Tarefas do exercício:
**a)** Resuma em duas frases o texto sobre confiança e compromisso na gestão.
**b)** No texto sobre confiança e compromisso na gestão, que justificativa o segurança da segunda empresa deu para as revistas?
**c)** Retome o texto sobre confiança e compromisso na gestão a partir do ponto em que ele termina.

Texto em estudo:
□ □ □

Isso me lembra uma visita que fiz a duas empresas  de logística em razão de um trabalho de consultoria que estava realizando. Na primeira, eu e meus colegas fomos recebidos de forma cordial, simples e leve, até mesmo com uma placa de boas vindas com os nossos nomes. Na segunda, fomos revistados, passamos por detectores de metais, havia grades e catracas por todos os lados. Parecia dia de visita no presídio. “Se não, tem muito roubo”, nos disse o segurança.

A diferença está na relação de confiança estabelecida. E quem faz isso são os responsáveis pela gestão. São eles que se preocupam com como e com o que as pessoas devem perder tempo. Eles devem assumir a responsabilidade e, se for o caso, a sua desconfiança. Coloquem uma placa com os dizeres “somos ineficientes por que não confiamos nos nossos funcionários – e nem em você!”, se for caso.

 

Falta de compromisso

Quando se fala da falta de compromisso, já se pode apontar o dedo para “esses funcionários preguiçosos, que não querem saber de nada”. Mas aqui, não creio que seja, necessariamente, um problema de material humano. É uma questão de modelo mental, como já falei em outro post. As pessoas costumam reagir de forma compatível com como são tratadas. Trate-as como crianças e não estranhe suas reações ‘infantis’. Trate-as como adultos e os resultados serão bem melhores.

A falta de compromisso, então, está nos gestores, que não se comprometem e não exigem compromisso de volta. Isso por que não estão comprometidos, de fato, com o serviço que prestam. Se olharem para os processos do ponto de vista do cliente, sentirão algum tipo de ‘dor’, se tiverem brios e farão alguma coisa. Isso fica evidente na cena 4. Gestores do ministério da saúde, das empresas farmacêuticas, das farmácias, das clínicas e hospitais não estão comprometidos com a saúde das pessoas. Comprometem-se apenas em resolver seus problemas, com uma total falta de visão sistêmica, como costumo sempre falar.

Vejam esse caso, que poderia ser a cena 5 deste post: Estamos em Portugal. Você fica doente. Você vai ao médico. Após o diagnóstico do seu caso, o médico prepara a receita para o remédio que você precisa comprar: um antibiótico. Ele lança no sistema, a partir do seu número de contribuinte (que aqui seria o CPF), o tratamento recomendado. Você leva um papel apenas como registro. Ao chegar na farmácia, você dá o número do seu CPF e o farmacêutico o digita no sistema da farmácia. Ali encontra o que foi recomendado para você pelo médico. Em menos de um minuto, o remédio está na sua mão e você pode pagar por ele.

□ □ □

Trechos de dados:
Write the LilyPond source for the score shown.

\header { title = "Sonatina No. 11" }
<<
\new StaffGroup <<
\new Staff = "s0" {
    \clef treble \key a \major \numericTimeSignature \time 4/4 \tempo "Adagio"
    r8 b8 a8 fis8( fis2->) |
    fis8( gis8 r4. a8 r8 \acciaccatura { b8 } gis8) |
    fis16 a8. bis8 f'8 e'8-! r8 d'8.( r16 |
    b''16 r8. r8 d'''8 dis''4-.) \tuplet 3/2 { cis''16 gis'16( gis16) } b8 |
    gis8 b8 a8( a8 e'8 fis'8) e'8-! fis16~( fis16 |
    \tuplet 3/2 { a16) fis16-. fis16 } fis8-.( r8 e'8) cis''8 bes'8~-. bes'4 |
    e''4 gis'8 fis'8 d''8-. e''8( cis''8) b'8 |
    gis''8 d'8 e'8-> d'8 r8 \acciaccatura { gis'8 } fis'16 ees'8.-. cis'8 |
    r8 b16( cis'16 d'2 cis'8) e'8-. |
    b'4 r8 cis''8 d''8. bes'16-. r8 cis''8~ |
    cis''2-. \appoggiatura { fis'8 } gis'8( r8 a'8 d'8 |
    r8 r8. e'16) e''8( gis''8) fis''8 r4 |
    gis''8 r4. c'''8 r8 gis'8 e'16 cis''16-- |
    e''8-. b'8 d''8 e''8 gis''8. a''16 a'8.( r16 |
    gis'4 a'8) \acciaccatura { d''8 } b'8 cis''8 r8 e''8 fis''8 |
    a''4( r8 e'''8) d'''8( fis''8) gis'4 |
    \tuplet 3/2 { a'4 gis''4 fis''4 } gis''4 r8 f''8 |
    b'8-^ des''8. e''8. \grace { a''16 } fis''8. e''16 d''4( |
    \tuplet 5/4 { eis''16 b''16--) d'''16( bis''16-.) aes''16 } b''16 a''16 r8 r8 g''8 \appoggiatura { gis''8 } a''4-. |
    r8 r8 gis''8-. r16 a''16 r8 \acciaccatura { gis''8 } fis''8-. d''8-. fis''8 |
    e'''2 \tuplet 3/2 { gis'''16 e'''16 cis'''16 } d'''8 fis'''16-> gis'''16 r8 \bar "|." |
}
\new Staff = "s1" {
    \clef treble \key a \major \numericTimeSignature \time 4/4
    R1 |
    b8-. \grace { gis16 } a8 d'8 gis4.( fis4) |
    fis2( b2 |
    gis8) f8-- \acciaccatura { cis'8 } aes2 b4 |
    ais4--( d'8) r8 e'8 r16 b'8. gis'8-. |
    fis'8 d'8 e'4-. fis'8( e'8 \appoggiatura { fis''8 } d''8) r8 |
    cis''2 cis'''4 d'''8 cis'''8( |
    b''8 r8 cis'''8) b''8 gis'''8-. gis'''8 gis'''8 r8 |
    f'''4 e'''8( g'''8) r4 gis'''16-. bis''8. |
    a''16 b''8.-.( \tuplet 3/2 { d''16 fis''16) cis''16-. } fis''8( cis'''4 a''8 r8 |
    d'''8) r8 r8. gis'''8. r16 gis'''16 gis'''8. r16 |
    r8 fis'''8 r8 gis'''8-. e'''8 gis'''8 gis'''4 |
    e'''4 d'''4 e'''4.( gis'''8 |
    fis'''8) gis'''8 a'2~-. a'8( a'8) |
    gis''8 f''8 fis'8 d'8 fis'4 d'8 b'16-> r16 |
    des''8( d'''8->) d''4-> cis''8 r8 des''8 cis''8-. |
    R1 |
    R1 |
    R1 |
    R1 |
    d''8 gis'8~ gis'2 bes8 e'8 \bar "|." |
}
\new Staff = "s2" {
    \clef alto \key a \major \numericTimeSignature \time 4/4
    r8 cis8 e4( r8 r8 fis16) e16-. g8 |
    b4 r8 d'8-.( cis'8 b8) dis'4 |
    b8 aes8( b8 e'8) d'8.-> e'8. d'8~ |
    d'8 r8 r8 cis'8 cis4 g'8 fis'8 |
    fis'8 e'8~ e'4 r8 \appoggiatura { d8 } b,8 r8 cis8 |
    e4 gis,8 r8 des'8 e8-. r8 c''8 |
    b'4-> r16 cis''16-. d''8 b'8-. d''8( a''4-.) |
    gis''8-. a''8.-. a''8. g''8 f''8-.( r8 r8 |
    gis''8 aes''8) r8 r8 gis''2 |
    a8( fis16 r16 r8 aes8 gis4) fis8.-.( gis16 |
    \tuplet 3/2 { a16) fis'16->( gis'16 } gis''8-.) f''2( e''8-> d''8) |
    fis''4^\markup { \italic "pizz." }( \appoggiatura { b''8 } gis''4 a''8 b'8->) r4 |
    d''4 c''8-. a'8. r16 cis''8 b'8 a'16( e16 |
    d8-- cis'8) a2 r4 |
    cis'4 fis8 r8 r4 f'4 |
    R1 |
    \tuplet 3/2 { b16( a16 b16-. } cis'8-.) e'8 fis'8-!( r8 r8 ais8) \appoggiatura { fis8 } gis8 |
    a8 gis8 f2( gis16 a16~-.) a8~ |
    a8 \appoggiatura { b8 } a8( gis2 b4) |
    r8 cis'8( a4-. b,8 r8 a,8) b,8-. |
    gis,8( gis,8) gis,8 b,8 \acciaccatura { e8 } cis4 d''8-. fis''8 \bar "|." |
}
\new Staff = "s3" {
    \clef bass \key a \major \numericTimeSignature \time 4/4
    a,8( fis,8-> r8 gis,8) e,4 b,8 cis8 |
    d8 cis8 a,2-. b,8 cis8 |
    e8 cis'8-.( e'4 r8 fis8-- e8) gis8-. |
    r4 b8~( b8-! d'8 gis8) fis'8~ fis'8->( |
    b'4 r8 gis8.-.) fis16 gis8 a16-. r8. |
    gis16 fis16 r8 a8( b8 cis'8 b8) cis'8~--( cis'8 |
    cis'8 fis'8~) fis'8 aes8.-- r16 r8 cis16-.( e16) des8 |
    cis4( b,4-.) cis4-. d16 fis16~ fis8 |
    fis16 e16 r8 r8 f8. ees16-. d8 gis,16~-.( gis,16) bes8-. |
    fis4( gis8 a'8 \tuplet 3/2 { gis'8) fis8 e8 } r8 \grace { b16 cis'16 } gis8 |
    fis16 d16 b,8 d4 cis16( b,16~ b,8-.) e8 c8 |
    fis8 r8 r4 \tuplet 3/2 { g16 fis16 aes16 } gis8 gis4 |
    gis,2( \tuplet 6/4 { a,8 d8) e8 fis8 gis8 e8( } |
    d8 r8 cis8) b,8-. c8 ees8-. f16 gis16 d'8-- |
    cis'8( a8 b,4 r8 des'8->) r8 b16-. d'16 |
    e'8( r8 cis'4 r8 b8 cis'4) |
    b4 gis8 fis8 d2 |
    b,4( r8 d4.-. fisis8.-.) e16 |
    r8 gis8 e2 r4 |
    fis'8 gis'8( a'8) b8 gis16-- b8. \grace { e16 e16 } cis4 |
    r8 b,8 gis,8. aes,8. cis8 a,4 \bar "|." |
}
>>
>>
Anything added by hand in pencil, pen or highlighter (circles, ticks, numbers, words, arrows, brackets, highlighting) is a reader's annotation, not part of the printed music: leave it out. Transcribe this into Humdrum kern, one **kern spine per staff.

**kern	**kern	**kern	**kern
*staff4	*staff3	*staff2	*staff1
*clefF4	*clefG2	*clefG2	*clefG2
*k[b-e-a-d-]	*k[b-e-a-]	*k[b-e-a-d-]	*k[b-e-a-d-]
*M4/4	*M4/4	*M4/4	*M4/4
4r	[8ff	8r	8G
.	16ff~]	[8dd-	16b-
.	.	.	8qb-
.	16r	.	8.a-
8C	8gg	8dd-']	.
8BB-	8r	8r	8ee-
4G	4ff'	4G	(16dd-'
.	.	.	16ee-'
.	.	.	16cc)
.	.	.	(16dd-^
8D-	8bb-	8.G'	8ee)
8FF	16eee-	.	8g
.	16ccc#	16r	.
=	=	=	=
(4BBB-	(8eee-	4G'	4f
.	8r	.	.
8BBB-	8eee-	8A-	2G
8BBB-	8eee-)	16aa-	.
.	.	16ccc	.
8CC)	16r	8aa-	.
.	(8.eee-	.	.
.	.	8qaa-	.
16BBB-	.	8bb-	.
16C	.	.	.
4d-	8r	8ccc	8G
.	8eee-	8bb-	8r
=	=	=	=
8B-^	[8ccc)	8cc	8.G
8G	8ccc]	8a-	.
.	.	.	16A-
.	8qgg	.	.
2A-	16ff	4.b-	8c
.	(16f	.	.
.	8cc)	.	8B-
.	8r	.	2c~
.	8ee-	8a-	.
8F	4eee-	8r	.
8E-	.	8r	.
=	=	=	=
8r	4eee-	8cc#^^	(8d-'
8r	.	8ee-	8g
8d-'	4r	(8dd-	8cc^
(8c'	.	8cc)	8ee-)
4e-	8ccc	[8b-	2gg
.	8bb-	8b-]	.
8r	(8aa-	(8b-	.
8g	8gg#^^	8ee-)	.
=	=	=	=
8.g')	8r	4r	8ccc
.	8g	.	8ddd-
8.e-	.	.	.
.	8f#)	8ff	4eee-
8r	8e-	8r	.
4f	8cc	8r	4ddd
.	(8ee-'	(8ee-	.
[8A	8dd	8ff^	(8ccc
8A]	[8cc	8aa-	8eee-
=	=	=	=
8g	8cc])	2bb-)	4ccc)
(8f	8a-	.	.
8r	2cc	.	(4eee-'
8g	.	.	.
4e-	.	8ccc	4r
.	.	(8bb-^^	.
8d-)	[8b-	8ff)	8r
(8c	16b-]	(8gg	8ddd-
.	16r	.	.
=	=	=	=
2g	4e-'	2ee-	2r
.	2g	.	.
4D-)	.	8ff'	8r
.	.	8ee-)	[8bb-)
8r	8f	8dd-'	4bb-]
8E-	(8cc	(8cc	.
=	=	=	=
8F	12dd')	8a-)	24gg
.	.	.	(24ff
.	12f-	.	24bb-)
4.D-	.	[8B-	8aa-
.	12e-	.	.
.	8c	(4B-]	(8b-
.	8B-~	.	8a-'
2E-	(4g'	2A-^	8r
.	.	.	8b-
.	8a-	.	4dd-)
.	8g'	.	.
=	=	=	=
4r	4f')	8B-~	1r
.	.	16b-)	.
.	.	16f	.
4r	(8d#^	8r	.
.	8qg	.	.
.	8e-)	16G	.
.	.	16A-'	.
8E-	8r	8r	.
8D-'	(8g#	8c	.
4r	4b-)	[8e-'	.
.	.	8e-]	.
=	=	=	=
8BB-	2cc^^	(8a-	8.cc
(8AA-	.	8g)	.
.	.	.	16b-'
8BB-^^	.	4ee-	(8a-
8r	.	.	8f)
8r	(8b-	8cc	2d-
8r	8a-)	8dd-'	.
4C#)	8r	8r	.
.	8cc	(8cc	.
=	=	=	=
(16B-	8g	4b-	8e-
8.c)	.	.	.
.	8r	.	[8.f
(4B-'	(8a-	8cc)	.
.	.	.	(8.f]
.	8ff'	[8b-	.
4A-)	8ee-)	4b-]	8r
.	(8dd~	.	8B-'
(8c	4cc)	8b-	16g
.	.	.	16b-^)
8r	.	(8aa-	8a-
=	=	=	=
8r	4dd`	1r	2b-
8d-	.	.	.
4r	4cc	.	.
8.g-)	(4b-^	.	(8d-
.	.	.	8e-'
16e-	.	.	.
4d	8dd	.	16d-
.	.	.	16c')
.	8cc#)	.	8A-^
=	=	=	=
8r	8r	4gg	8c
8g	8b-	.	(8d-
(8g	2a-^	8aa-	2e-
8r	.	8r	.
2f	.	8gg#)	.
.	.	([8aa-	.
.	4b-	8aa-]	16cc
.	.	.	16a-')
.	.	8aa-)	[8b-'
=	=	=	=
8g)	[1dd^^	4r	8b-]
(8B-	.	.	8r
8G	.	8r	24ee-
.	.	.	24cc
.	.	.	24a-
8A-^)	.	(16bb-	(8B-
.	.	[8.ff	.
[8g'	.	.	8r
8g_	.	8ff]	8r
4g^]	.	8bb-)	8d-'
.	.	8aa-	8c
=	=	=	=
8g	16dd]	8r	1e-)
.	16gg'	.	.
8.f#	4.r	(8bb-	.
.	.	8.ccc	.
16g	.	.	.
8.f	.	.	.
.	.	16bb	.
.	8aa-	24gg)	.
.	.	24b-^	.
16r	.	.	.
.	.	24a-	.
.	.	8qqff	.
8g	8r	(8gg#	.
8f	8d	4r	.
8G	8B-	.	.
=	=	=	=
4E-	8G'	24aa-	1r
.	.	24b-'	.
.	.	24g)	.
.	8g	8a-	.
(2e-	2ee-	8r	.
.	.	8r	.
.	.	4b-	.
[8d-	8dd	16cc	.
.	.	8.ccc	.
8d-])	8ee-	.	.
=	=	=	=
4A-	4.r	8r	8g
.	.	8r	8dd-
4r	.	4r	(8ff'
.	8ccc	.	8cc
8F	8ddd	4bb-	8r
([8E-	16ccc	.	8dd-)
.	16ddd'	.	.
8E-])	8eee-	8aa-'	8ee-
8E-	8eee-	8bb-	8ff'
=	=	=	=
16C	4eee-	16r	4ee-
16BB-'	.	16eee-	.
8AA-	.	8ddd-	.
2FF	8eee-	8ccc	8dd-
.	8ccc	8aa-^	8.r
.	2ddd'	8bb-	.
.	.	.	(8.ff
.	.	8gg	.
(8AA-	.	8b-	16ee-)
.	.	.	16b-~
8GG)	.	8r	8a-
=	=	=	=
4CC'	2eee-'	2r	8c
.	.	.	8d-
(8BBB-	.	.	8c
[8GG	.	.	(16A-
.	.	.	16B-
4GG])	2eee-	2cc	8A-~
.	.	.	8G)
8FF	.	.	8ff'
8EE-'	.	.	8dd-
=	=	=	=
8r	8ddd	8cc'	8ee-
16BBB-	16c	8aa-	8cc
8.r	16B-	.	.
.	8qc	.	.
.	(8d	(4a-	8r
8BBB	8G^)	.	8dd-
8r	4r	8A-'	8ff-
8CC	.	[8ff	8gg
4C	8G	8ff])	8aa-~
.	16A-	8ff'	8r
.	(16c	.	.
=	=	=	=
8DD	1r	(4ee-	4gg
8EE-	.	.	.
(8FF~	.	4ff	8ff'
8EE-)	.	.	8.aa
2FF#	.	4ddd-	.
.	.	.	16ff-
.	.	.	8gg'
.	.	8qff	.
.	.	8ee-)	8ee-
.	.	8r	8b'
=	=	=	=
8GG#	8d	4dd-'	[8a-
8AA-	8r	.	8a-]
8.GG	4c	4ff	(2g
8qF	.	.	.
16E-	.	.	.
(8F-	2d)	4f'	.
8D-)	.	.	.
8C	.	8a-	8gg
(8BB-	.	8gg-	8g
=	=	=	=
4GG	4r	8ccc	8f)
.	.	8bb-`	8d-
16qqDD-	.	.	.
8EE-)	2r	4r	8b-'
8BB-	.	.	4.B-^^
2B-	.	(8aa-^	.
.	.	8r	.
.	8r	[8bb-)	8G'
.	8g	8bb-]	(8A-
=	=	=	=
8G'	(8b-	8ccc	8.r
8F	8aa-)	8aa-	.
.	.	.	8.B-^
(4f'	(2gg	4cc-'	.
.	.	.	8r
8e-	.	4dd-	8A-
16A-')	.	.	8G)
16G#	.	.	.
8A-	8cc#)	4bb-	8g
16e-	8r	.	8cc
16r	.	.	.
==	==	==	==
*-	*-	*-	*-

□ □ □

Respostas do exercício:
**a)** O texto relata a visita a duas empresas de logística: uma recebeu os visitantes de forma cordial, e a outra os revistou como em um presídio, diferença atribuída à relação de confiança estabelecida pelos responsáveis pela gestão. Afirma ainda que a falta de compromisso está nos gestores, que não se comprometem com o serviço que prestam, e descreve um caso em Portugal em que o médico lança a receita no sistema pelo número de contribuinte e o paciente recebe o remédio na farmácia em menos de um minuto.

**b)** Ele disse: "Se não, tem muito roubo".

**c)**
Os benefícios de usar a inteligência, nesse caso, vão além disso da agilidade e da eliminação da burocracia desnecessária. O sistema de saúde daquele país fica como todo o ‘lastro’ de informações sobre os tratamentos que a que você submeteu. Estatísticas poderão ser feitas de forma precisa. Custos poderão sem mais bem estimados. E por aí vai.

“Ah! Mas aqui no Brasil é complicado. Como vão fazer lá nos confins do interior do país onde nem computador existe?”. Certo. Aí, por que há um limite em uma região, passamos a régua, nivelamos por baixo e todos são punidos de forma igualitária? Se você acha que sim, veja a íntegra dos vídeos da Lívia Barbosa. Ou “ah, mas aqui no Brasil vão fazer um monte de esquemas com um sistema desses”. Falta de confiança, novamente. Aí, como de costume, por causa de alguns errados, também punimos igualitariamente todas as pessoas. Talvez, em relação à ineficiência, o Brasil não seja um país tão desigual assim.

Por fim, a cena 6: Estamos agora na Noruega, num supermercado. Ops. A operadora do caixa errou e passou duas vezes, sem querer, o mesmo produto? Simples. Ela mesma aperta um botão no terminal e passa novamente o produto na leitora de código de barras e voilà, operação desfeita. Sem encheção de ninguém e em menos de 5 segundos. Além disso, o sistema é construído de forma que a compra em finalização de um determinado cliente não “trava” o caixa para que outra compra comece a ser computada. Assim, enquanto o cliente decide se paga no crédito ou débito, a operadora já está, eficientemente, na metade dos itens da compra seguinte.

Aí eu pergunto: é preciso ser norueguês ou português para ficar inteligente? Ou é mais fácil largarmos mão da tolerância ao baixo desempenho, confiarmos mais uns nos outros e nos comprometermos de verdade com a solução dos problemas de forma eficiente?